**Tasks to complete:**
1. Repeat the Focus on the Story Awards page between "Deadline: March 13, 2019" and "world, in general.", inclusive.
2. List every prize that the Focus on the Story Awards page offers.
3. Continue the Focus on the Story Awards page from the point where it stops.

START Provided text

Focus on the Story Awards

Focus on the Story Awards

Deadline: March 13, 2019
Entry fee: Free
Prizes: $250, $500, $1,000, exhibition at Focus on the Story 2019, publication in a year-end “best of” book

Focus on the Story is looking for images that explore the human condition, allowing for a broad interpretation of the emotions, struggles, conflicts and needs that shape human existence.

Among the factors judges will consider is how the images tell the story of an individual or group struggle against challenges (whether they are natural, political or economic); shine a light on marginalized or disenfranchised segments of society; or bring attention to people, places, events or things that are making a positive difference in their communities, region or the world, in general.

Categories

  • Best Single Image
  • Best Series

Website: https://focusonthestory.org/photo-contests/fots-19-awards/

Focus on the Story Awards 2018 Winners

Best Series Category

© Alain Schroeder
Who will save the Rohingya?

Who will save the Rohingya?, Alain Schroeder, Best Series Category, Focus on the Story Awards

The Rohingya Muslim minority is an inconvenient ethnic group for the new government of Myanmar … While many of the country’s 135 ethnic minorities have been subjected to discrimination and human rights violations, only the Rohingya, the Muslim population of Burma’s western Rakhine state that borders Bangladesh, have been stripped of all rights including citizenship (1982) … In June 2012, a cortege led by radical Buddhist monks, Rakhine Buddhist civilians (discriminated against in their own right and fueled by decades of anti-Muslim sentiment) and police stormed thru Rohingya neighborhoods in the capital of Sittwe slaughtering people, burning homes and mosques. The “conflict” (as it is commonly referred to), well-orchestrated by the government, effectively displaced approximately 140,000 Rohingya forcing them into detention camps on the outskirts of the city … While the country’s historic turn towards democracy should be encouraging, the plight of the Rohingya is far from over and on the ground the prospects for this traumatized minority look rather grim.

 

© James Whitlow Delano
Fruits of Impunity: Collateral Damage in Duterte’s War on Drugs

Fruits of Impunity: Collateral Damage in Duterte’s War on Drugs, James Whitlow Delano, Best Series Category, Focus on the Story Awards

The impoverished and powerless, trapped in squalor, believed that, in Duterte, they’d finally found their savior, their champion. Instead Duterte has unleashed masked assassins in a spasm of slaughter that hangs thick and heavy, like a medieval darkness, creating a siege mentality in the slums – delivering assassination with impunity, without pause – an estimated 12,000 deaths (Human Rights Watch/ Dec. 2017) and counting … As is common with any form of war or violence, the vast majority of those left to raise fatherless children are women. This series tells their stories. Because you don’t hear much, if anything, anymore about the drug war, these words by Martin Luther King, Jr. make more sense than ever, ‘the silence of the good people is more dangerous than the brutality of the bad people.’ This story must be told and my goal is not to rest until I can share the truth to everyone willing to look and listen.

END Provided text
START Information shown

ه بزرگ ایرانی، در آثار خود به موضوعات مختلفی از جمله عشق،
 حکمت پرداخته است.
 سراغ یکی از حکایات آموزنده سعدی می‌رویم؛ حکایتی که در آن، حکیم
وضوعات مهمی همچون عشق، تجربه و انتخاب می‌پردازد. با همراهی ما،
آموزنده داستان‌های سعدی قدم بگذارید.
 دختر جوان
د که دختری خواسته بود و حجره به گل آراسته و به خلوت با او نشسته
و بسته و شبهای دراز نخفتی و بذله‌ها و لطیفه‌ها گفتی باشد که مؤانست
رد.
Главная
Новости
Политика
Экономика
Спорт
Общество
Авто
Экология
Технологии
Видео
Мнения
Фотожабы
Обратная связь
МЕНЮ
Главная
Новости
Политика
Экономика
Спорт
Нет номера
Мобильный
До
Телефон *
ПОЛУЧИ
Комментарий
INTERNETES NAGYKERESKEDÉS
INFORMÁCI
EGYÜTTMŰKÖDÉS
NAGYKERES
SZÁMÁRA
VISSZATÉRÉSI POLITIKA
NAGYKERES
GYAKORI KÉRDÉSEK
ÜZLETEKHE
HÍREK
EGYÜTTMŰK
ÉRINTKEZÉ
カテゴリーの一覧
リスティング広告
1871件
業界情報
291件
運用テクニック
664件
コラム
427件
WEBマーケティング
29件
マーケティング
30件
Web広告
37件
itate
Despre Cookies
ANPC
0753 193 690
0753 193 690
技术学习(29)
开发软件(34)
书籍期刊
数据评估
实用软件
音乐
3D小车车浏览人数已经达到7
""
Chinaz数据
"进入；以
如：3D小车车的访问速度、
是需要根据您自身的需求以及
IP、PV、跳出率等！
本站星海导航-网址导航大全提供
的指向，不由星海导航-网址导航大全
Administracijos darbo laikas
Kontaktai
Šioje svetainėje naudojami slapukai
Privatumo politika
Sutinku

END Information shown

**Solved tasks:**
1.
Deadline: March 13, 2019
Entry fee: Free
Prizes: $250, $500, $1,000, exhibition at Focus on the Story 2019, publication in a year-end “best of” book

Focus on the Story is looking for images that explore the human condition, allowing for a broad interpretation of the emotions, struggles, conflicts and needs that shape human existence.

Among the factors judges will consider is how the images tell the story of an individual or group struggle against challenges (whether they are natural, political or economic); shine a light on marginalized or disenfranchised segments of society; or bring attention to people, places, events or things that are making a positive difference in their communities, region or the world, in general.

2.
- $250
- $500
- $1,000
- Exhibition at Focus on the Story 2019
- Publication in a year-end "best of" book

3.
 

Best Single Image Category

© Alain Schroeder
Moharam

Moharam, © Alain Schroeder, Best Single Image Category, Focus on the Story Awards

In the old city of Hyderabad the historic Bibi Ka Alam procession is being taken out to pay tributes to the martyrs of Karbala with thousands of mourners for the ceremonial of chest beating and self flagellation. Blood splashes all over the place on a father and his son. © Alain Schroeder

 

Best Single Image Runners Up

© Miki Iwamura

© Miki Iwamura, Best Single Image Runners Up, Focus on the Story Awards

Tourists and volunteers watch zebras being released into a semi-wild ecosystem that is monitored by conservationists for a lion breeding and release program.

 

© Babajide Adeniyi-Jones

© Babajide Adeniyi-Jones, Best Single Image Runners Up, Focus on the Story Awards

Salamatu Umar was photographed in Maiduguri, the capital of Borno State, northeastern Nigeria. She was kidnapped by Boko Haram and given to one of their commanders as a wife. She was in captivity for a year, during which time she had a baby. She escaped and is now back with her family.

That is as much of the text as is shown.